## Description of the task
Retrieve every line from the records in which the word "PSPCL" occurs.
(Input data)
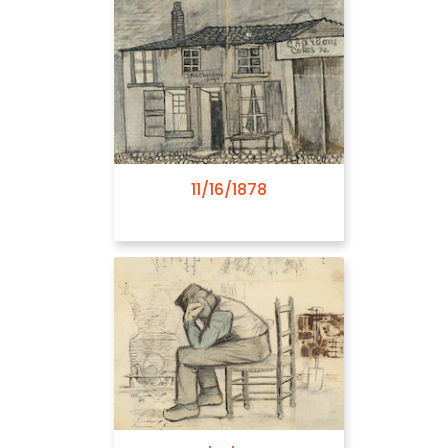
03/03/1882
11/16/1878
03/14/1882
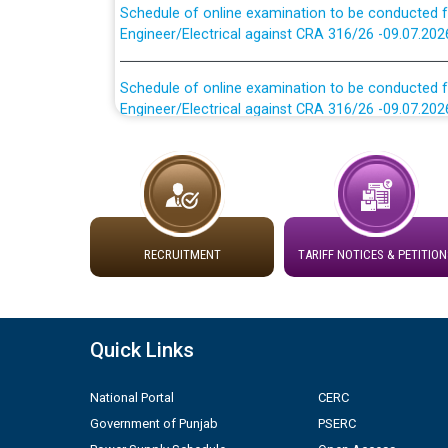
Engineer/Electrical against CRA 316/26 -09.07.202
Schedule of online examination to be conducted f
Engineer/Electrical against CRA 316/26 -09.07.202
Work of water proofing of roof of 66 kv sub-sta
division, PSPCL Patiala
Public Notice regarding Renovation Work to be ca
RECRUITMENT
TARIFF NOTICES & PETITION
Plinth Area Rates Year 2026-27 For Residential and
Detailed Advertisement for recruitment of Deputy
contractual basis in PSPCL against advertisement
Quick Links
10.04.2026
National Portal
CERC
Short Notice for recruitment of Deputy Secretary/
Government of Punjab
PSERC
in PSPCL against advertisement no. Cont./DSL/02/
(End Input data)
## Solution to the exercise
division, PSPCL Patiala
contractual basis in PSPCL against advertisement
in PSPCL against advertisement no. Cont./DSL/02/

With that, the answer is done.